Voor het eerst in de geschiedenis van het WK krijgen we morgen ook een beloftenwereldkampioen bij de vrouwen. Een goede zaak zou je denken, maar de manier waarop die titel wordt uitgereikt, roept vragen op. De beloftenwedstrijd wordt geïntegreerd in die van de profs. "Fijn dat er eindelijk iets is voor beloften, maar deze manier is niet goed", zegt wieleranalist Marijn de Vries.
In een wedstrijd vallen zaterdag twee wereldtitels te verdienen: een bij de profs, voor de eerste die over de meet komt, en een bij de beloften, voor de eerste renster die jonger dan 23 is.
Ex-renster en journaliste Marijn de Vries heeft haar bedenkingen bij dat systeem: "Oftewel organiseer je een aparte wedstrijd voor U23-rensters, oftewel doe je helemaal niets. De beloften worden hiermee echt tekortgedaan."
De Vries ziet meerdere problemen met het huidige format. Ten eerste is er geen overzicht. "Het is niet zo dat de beloften een ander soort rugnummer krijgen of dat er een kleurtje in is aangebracht. Je weet dus niet eens op welke rensters je moet letten", zegt ze.

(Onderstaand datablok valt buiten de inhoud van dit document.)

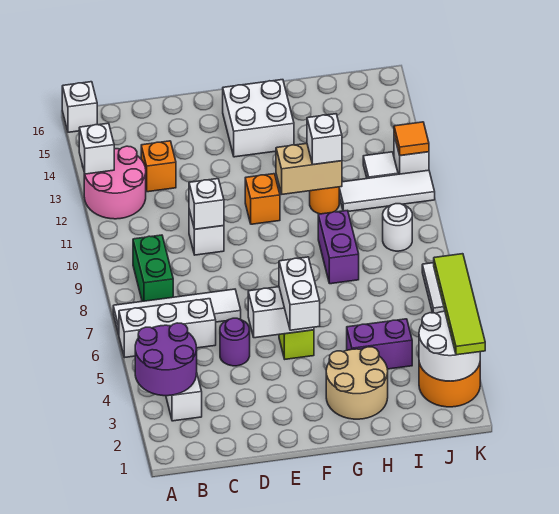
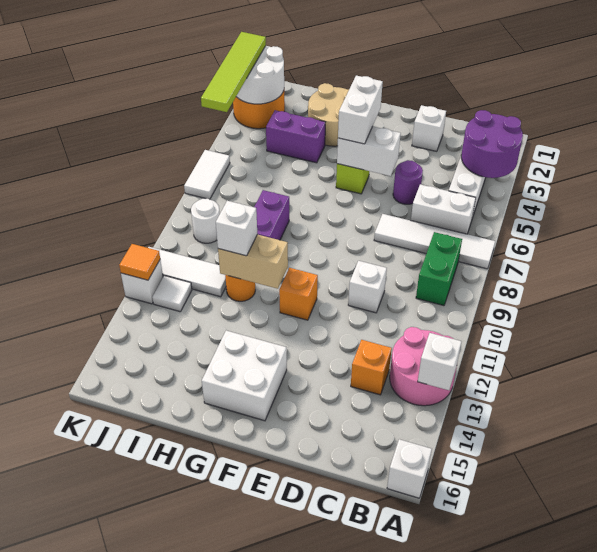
white 1x3 brick [119,299,216,357] -> white 1x2 brick [411,184,476,234]
white 1x1 brick [189,179,224,229] -> white 1x1 brick moved to [412,105,446,151]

Bovendien strijden niet alle landen met gelijke wapens, vindt De Vries. "Je hebt bijvoorbeeld enerzijds de Nederlandse selectie die heel groot is. Ik kan me voorstellen dat Shirin van Anrooij gewoon haar eigen ding mag doen bij de beloften. Zij is dan ook meteen een van de topfavorieten."
"Julie De Wilde, de Belgische belofte, heeft die luxe waarschijnlijk niet. Met Lotte Kopecky hebben de Belgen een renster die echt wel iets kan doen in de finale, dus dan wil je ook dat De Wilde de rol van knecht opneemt. Maar dan geeft ze dus haar eigen kansen op. De bondscoach wordt zo in een onmogelijke positie gewrongen."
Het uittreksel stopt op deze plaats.